**WHAT TO WORK ON:**
Write out the listing in full, matching it word for word.

**DATA EXCERPT:**
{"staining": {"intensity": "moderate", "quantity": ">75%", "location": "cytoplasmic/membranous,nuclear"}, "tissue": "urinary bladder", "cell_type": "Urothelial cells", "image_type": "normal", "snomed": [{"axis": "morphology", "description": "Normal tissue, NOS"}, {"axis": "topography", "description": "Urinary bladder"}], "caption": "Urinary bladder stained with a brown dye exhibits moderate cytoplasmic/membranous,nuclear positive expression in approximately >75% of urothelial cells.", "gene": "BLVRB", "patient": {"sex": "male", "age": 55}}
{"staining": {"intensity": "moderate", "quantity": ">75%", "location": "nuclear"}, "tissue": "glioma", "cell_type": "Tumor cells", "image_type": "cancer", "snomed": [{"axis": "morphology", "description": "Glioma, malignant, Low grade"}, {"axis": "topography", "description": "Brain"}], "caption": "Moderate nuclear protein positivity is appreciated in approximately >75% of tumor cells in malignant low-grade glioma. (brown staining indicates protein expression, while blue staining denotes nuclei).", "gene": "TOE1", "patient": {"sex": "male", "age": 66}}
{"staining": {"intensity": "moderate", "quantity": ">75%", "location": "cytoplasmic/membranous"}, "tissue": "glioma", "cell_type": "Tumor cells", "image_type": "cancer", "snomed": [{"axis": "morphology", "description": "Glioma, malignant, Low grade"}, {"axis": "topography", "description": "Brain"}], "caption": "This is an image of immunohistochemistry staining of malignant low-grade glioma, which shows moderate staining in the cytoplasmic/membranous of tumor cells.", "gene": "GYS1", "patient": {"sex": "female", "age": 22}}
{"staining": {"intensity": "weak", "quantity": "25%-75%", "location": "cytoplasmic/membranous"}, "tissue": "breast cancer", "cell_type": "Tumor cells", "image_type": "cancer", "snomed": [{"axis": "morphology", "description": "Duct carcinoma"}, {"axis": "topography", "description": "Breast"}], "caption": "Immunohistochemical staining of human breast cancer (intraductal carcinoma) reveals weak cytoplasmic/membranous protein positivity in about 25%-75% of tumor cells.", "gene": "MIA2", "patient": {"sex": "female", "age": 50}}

**REPLY:**
{"staining": {"intensity": "moderate", "quantity": ">75%", "location": "cytoplasmic/membranous,nuclear"}, "tissue": "urinary bladder", "cell_type": "Urothelial cells", "image_type": "normal", "snomed": [{"axis": "morphology", "description": "Normal tissue, NOS"}, {"axis": "topography", "description": "Urinary bladder"}], "caption": "Urinary bladder stained with a brown dye exhibits moderate cytoplasmic/membranous,nuclear positive expression in approximately >75% of urothelial cells.", "gene": "BLVRB", "patient": {"sex": "male", "age": 55}}
{"staining": {"intensity": "moderate", "quantity": ">75%", "location": "nuclear"}, "tissue": "glioma", "cell_type": "Tumor cells", "image_type": "cancer", "snomed": [{"axis": "morphology", "description": "Glioma, malignant, Low grade"}, {"axis": "topography", "description": "Brain"}], "caption": "Moderate nuclear protein positivity is appreciated in approximately >75% of tumor cells in malignant low-grade glioma. (brown staining indicates protein expression, while blue staining denotes nuclei).", "gene": "TOE1", "patient": {"sex": "male", "age": 66}}
{"staining": {"intensity": "moderate", "quantity": ">75%", "location": "cytoplasmic/membranous"}, "tissue": "glioma", "cell_type": "Tumor cells", "image_type": "cancer", "snomed": [{"axis": "morphology", "description": "Glioma, malignant, Low grade"}, {"axis": "topography", "description": "Brain"}], "caption": "This is an image of immunohistochemistry staining of malignant low-grade glioma, which shows moderate staining in the cytoplasmic/membranous of tumor cells.", "gene": "GYS1", "patient": {"sex": "female", "age": 22}}
{"staining": {"intensity": "weak", "quantity": "25%-75%", "location": "cytoplasmic/membranous"}, "tissue": "breast cancer", "cell_type": "Tumor cells", "image_type": "cancer", "snomed": [{"axis": "morphology", "description": "Duct carcinoma"}, {"axis": "topography", "description": "Breast"}], "caption": "Immunohistochemical staining of human breast cancer (intraductal carcinoma) reveals weak cytoplasmic/membranous protein positivity in about 25%-75% of tumor cells.", "gene": "MIA2", "patient": {"sex": "female", "age": 50}}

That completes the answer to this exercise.